● TASK STATEMENT
Please reproduce all of the data exactly as it appears, but skip the pictures.

= Beginning of Section =

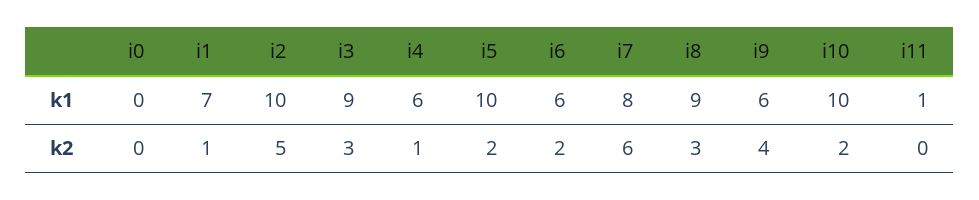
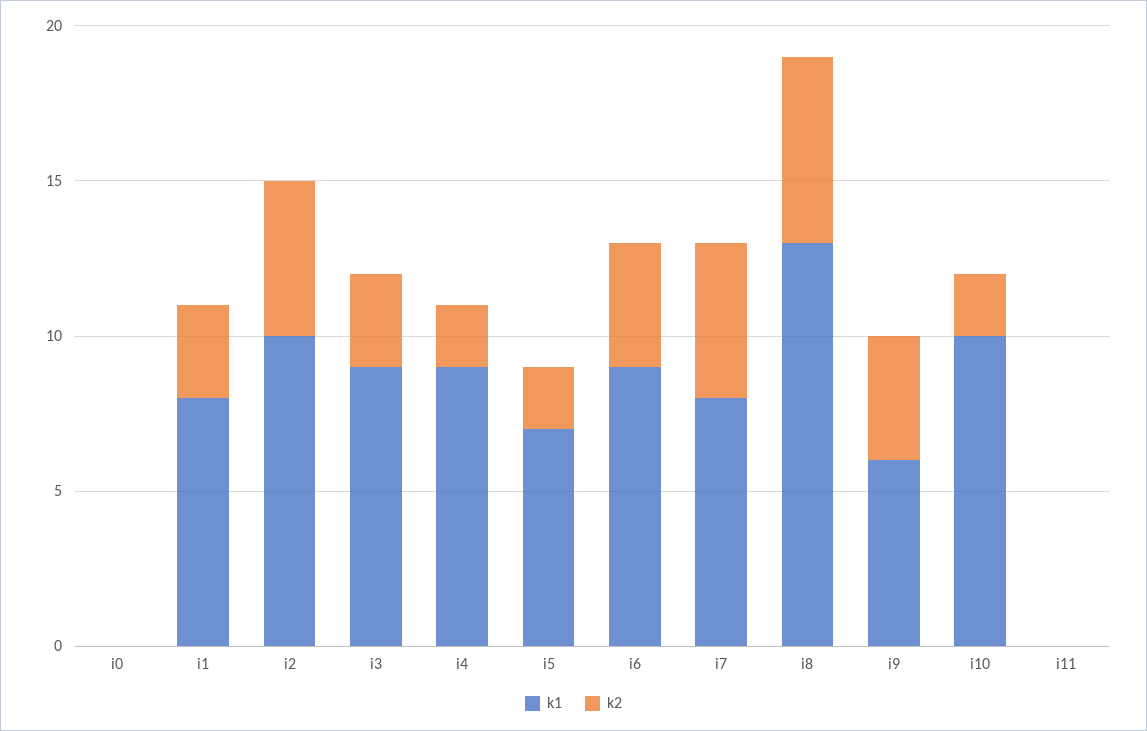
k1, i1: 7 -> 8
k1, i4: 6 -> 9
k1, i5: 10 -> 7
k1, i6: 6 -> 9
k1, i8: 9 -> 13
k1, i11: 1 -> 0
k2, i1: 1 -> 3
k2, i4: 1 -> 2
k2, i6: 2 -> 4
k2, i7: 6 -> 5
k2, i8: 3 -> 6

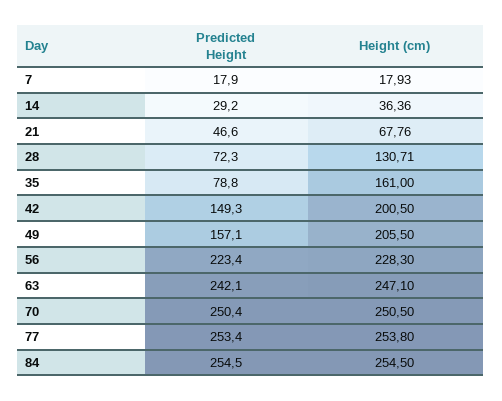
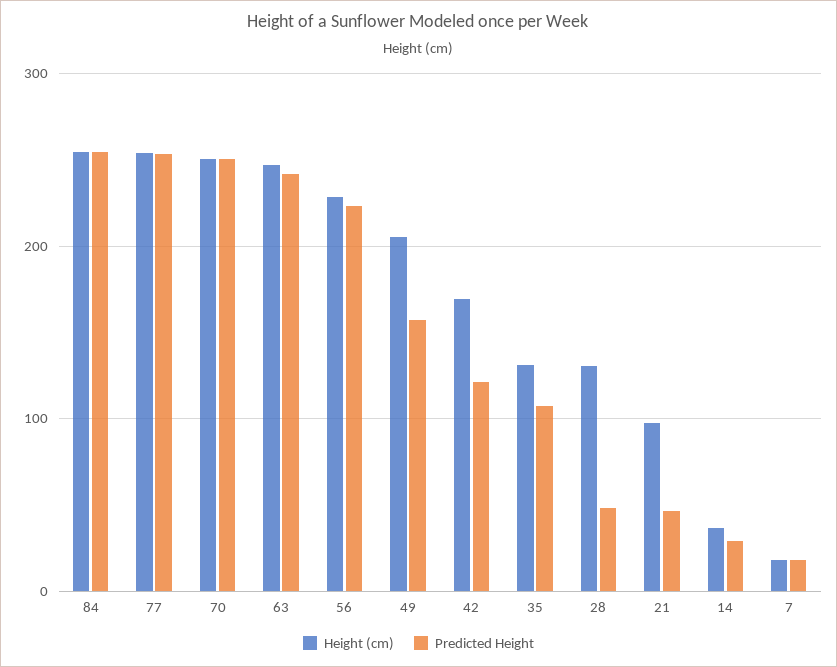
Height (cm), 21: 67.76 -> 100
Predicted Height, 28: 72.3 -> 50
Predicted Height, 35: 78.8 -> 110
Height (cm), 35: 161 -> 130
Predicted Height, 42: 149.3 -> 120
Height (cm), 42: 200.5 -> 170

= End of Section =

● EXERCISE SOLUTION
k1, i1: 7 -> 8
k1, i4: 6 -> 9
k1, i5: 10 -> 7
k1, i6: 6 -> 9
k1, i8: 9 -> 13
k1, i11: 1 -> 0
k2, i1: 1 -> 3
k2, i4: 1 -> 2
k2, i6: 2 -> 4
k2, i7: 6 -> 5
k2, i8: 3 -> 6

Height (cm), 21: 67.76 -> 100
Predicted Height, 28: 72.3 -> 50
Predicted Height, 35: 78.8 -> 110
Height (cm), 35: 161 -> 130
Predicted Height, 42: 149.3 -> 120
Height (cm), 42: 200.5 -> 170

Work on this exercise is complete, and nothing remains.